Only a few people know (but I'm sure many could speculate) that one of my nicknames in life is Slob-ana. My dad coined this little pet name when I hastily moved into his house after high school, my lifetime's worth of mementos shoved carelessly about, mostly in plastic garbage bags (that's another long story). As I kept a meager trail from the door to the bed, he teased me mercilessly at the time, and eventually warned Mr. T about my habits, as if T weren't already aware. I have a great many talents in life and housekeeping is definitely not one of them. The only chore I really like is vacuuming but clean carpets do not a spotless house make.
With this in mind, I've found my that my apartment in Mesa vacillates between moderately orderly to "Does a Human Actually Live Here???" and everything in between. Mostly I'm messy and cluttered with bad habits like dropping things at the door, nowhere near where they belong. I draw the line at dirty though and go on cleaning frenzies every so often (typically when I should be writing papers). I started a specific frenzy in December before I came home for Christmas break because I knew T would be visiting our "vacation home" on the return trip.
I mention the mess-factor because I'm completely aware of it. I don't try to hide it at all, although periodically I pretend I can reform.
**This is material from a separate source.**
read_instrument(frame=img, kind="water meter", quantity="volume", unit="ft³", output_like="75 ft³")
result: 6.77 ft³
With this in mind, I was blown away by some non-fabulous things my ASU adventure had spawned during my first semester. For example, T noted my absolutely disgusting car that hadn't had a bath since the summer. He also pointed out that I'd neglected to take the price tag off of a mirror I bought in August and hadn't filled any of the picture frames on the wall. The most poignant discovery, however, was the five sour creams in my fridge. Yep, five unopened containers of sour cream dating August, September, October, November and December. Apparently I like to buy sour cream but not use it.
T gave me "the look" so many times last weekend, I had to reach deep into my soul and ponder what my problem is. Although I am a complete clutter monster, in the end, I've decided it's grad school. I keep so much on my plate--taking three classes, teaching two, working full time, flying home every other weekend--that it's impossible to keep all the balls in the air. It's not until someone points things out to me that I can see what's slipped through the cracks. Honestly, it feels like I'm losing my mind 85% of the time. I have a hard time remembering what day it is or where I'm supposed to be at any given moment. (Do remind me that I signed up for this and I do, in fact, heart school... okay?)
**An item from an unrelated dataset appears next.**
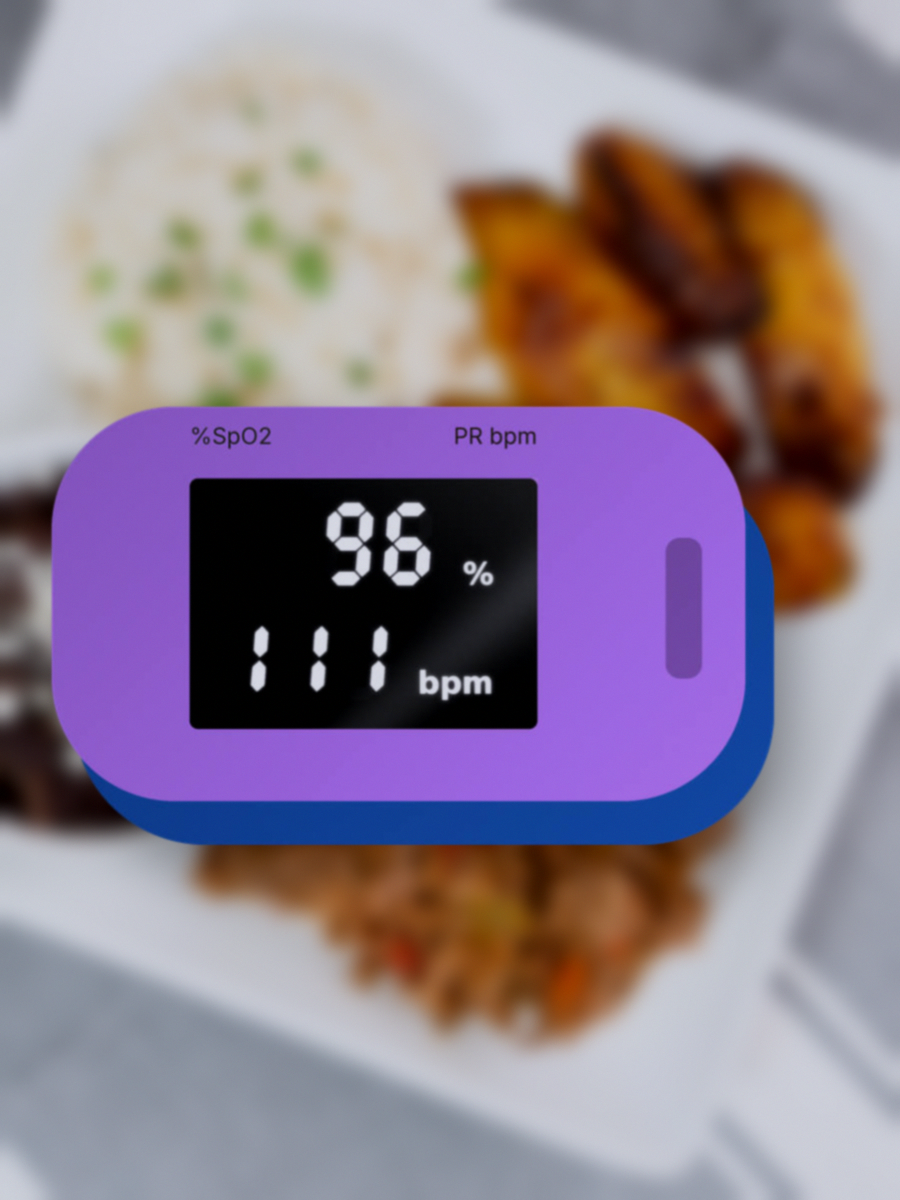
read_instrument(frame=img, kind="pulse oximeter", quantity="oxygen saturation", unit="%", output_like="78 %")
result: 96 %
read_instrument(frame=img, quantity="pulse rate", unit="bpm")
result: 111 bpm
As I'm not sure how to put more hours into the day and I'm pretty certain the workload isn't going to get lighter any time soon, I will simply say oh well and ask for consideration. To my family and friends: Although I drop off the face of the earth for months at the time, I still love you. Please have patience with me. I look forward to being a real person again in 2012-13. To my pathetic Corolla-mobile: One of my resolutions for the year is to wash you once a month. Even if it's every three months, that's still more baths than you've seen ever! To my uneaten sour creams: I don't know what to tell you. I speculate that I only buy you because T and I use a lot of sour cream at home. Since apparently you remind me of home, I will probably continue to buy you for no apparent reason.